The result of the function is an integer indicating the current state of the stream, one of these four global constants:

§ STREAM_AWAIT_CLOSED: the stream is now closed.

§ STREAM_AWAIT_READY: the stream is now readable or writable (depending on what was passed as $events).

§ STREAM_AWAIT_TIMEOUT: the stream is in the same state as before, but the timeout triggered.

§ STREAM_AWAIT_ERROR: an error occurred.

stream_await() is similar to stream_select() in functionality—waiting for a stream to enter an interesting state—but it doesn’t have the multiplexing functionality of stream_select(). You can use HH\Asio\v() to await multiple stream wait handles simultaneously, but the resulting combined wait handle won’t complete until all of its constituent stream wait handles have completed. You can work around this, by wrapping putting the call to stream_await() inside another async function that uses the stream’s result:

async function read_all(array<resource> $fps): Awaitable<void> {

$read_single = async function(resource $fp) {

$status = await stream_await($fp, STREAM_AWAIT_READ, 1.0);

if ($status == STREAM_AWAIT_READY) {

// Read from stream

// ...

}

};

await HH\Asio\v(array_map($read_single, $fps));

}


[23] These functions are built into HHVM; they’re not part of asio-utilities. You can use them without installing the library.

[24] HH\Asio\join() is part of asio-utilities, but in future, it will be built into HHVM. In general, asio-utilities is where the team tests new async APIs before building them into HHVM itself.

[25] As it is, with the restrictions on where await can appear, there’s no way for an async function to get suspended in the middle of evaluating an expression. If await could appear anywhere, we would confront the issue of how to efficiently store the intermediate evaluation state of the expression, which isn’t as straightforward as it may sound.
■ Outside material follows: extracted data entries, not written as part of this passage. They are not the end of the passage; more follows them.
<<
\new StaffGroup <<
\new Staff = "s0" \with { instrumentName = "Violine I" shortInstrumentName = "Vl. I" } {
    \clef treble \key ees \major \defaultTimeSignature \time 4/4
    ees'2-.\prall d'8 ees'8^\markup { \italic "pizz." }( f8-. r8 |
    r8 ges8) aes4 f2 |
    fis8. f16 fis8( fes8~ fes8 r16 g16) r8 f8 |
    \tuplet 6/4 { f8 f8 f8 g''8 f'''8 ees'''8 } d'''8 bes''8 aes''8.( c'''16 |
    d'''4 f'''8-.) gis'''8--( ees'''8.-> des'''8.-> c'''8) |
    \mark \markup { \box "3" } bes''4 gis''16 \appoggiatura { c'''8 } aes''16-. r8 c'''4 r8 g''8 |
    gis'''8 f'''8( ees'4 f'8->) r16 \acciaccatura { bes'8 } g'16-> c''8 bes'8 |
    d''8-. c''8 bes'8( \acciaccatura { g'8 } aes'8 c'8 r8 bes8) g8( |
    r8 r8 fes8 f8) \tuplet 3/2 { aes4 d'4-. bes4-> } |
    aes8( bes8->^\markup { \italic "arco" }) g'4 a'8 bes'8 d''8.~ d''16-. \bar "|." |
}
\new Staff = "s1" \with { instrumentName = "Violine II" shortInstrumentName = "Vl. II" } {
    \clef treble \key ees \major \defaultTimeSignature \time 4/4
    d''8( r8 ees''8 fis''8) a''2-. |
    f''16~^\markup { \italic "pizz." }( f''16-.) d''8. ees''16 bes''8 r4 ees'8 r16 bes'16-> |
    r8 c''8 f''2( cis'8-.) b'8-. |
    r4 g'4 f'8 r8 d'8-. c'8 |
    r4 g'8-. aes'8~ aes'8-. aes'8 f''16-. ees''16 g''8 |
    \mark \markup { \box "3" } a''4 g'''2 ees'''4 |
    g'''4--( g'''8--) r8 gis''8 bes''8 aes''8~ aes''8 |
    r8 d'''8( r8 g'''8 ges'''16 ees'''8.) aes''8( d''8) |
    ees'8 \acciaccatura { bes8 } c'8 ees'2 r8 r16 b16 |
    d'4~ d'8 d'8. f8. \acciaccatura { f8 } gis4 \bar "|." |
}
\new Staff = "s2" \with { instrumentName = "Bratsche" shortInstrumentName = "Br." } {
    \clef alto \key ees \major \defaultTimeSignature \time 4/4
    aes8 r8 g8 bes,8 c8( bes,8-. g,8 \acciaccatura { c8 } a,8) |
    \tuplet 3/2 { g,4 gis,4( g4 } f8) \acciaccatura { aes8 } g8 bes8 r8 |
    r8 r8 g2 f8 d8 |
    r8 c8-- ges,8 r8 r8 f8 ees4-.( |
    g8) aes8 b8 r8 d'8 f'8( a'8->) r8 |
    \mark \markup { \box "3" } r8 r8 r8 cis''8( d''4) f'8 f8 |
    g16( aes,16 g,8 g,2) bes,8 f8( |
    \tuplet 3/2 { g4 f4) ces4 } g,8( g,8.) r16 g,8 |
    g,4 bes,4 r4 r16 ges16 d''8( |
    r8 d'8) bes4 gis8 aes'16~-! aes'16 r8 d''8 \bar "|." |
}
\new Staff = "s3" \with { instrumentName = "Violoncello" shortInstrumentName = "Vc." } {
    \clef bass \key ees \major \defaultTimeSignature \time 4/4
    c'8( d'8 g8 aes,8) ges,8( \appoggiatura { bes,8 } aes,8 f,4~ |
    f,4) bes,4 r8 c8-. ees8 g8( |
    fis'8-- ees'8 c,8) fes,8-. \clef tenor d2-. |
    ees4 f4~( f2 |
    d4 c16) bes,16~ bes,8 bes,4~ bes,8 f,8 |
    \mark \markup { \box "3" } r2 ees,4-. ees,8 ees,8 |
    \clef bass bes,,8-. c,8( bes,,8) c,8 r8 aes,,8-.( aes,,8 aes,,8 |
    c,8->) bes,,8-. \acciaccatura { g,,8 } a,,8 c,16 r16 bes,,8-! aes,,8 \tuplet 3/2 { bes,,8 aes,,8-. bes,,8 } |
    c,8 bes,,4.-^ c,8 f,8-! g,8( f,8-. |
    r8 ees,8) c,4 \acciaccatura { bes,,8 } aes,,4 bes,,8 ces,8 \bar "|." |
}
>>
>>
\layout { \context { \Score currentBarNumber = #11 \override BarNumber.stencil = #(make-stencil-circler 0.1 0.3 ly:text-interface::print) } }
[26] See MySQL for details on the async MySQL API.

[27] This may seem odd, since a typical, normalized database schema wouldn’t require the intermediate step of fetching comment IDs. However, in denormalized schemas—which have their merits, and are used in practice—this might not be possible.
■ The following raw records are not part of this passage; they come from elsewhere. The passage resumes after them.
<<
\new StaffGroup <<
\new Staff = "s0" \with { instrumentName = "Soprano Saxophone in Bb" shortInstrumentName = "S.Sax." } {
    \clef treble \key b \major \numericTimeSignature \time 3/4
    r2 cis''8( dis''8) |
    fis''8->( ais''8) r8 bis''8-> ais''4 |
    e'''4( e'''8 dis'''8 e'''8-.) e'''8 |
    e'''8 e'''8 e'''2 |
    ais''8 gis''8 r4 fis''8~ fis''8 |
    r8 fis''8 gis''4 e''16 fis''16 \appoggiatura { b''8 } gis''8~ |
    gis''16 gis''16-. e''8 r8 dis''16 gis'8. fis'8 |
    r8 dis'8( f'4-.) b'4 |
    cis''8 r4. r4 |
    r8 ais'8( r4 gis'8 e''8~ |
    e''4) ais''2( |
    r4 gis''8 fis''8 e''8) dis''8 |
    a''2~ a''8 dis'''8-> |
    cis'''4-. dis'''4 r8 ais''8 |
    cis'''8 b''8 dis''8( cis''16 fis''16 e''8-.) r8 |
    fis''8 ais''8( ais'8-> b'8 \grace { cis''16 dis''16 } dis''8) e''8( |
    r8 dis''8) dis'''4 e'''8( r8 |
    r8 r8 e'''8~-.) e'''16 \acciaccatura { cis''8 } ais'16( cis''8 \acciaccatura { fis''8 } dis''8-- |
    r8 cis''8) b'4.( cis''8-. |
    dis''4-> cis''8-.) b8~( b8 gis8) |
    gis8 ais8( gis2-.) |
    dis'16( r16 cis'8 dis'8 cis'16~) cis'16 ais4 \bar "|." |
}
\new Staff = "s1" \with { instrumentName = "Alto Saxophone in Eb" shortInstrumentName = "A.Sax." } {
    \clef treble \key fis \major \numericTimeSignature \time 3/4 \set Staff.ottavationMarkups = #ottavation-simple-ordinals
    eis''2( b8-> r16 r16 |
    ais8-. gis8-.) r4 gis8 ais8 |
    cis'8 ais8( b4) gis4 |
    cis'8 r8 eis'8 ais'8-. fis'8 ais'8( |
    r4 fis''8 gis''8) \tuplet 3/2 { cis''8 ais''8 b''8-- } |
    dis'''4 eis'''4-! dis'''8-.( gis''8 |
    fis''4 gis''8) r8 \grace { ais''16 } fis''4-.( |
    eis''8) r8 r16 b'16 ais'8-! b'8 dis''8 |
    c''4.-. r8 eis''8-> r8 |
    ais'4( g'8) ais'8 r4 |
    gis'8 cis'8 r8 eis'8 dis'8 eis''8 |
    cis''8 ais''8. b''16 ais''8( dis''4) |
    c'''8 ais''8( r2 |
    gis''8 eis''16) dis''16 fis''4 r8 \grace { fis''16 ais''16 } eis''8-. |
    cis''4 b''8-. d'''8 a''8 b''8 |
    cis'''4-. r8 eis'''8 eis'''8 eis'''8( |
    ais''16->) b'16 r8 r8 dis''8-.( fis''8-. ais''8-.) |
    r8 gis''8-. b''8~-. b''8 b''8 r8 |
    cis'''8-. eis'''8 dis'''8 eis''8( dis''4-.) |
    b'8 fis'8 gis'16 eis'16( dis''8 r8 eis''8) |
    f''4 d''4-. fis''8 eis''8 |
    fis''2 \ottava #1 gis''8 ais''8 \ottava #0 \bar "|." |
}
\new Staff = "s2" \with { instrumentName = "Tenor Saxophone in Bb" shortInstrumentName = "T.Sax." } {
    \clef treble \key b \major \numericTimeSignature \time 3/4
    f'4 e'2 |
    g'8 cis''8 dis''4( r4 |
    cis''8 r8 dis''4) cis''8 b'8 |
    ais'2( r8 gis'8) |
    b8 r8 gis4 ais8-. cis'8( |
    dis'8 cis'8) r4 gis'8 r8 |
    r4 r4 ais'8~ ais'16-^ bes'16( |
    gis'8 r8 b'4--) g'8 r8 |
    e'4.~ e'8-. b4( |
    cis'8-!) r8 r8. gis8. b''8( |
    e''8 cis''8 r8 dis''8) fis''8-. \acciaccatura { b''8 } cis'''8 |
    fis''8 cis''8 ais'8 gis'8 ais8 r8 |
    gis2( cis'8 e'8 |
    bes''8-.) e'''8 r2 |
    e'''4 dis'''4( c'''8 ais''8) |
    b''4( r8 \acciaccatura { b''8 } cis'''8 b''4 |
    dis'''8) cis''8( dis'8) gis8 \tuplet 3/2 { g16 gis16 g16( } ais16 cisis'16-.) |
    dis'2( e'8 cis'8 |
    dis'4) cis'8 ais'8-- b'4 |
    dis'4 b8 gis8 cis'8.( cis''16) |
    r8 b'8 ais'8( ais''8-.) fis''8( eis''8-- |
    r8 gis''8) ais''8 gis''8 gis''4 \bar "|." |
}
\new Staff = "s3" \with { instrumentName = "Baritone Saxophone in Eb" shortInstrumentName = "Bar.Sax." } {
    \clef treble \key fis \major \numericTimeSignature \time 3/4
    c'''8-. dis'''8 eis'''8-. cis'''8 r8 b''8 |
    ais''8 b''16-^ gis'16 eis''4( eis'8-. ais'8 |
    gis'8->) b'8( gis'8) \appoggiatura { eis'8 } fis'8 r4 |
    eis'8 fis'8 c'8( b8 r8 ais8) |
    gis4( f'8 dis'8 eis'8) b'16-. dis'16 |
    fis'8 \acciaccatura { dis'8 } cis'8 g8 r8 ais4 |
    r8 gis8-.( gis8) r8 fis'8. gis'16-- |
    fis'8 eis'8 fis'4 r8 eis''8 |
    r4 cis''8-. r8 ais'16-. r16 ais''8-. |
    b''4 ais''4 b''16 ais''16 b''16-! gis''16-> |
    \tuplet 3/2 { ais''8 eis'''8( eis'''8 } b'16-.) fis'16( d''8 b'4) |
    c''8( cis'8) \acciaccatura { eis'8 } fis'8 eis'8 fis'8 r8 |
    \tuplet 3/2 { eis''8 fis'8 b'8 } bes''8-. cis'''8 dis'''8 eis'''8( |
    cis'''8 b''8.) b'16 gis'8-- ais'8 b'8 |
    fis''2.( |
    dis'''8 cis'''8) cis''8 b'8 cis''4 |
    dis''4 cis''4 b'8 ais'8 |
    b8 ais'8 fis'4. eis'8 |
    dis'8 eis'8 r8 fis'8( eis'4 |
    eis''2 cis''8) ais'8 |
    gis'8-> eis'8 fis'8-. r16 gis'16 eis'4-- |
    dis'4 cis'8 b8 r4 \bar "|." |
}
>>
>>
[28] Measuring time on computers is always a tricky business. The timespan for which HH\Asio\usleep() actually sleeps may not be accurate to the microsecond, for various reasons, not least of which is the fact that the “clock” that underlies it varies according to what is available in the operating system and hardware where HHVM is running.

[29] Async has been extensively used within Facebook for some time, but with internal-only async extensions.

[30] There are two extensions for talking to memcached. Memcached is newer and supports more memcached features, so it’s generally recommended for use over Memcache.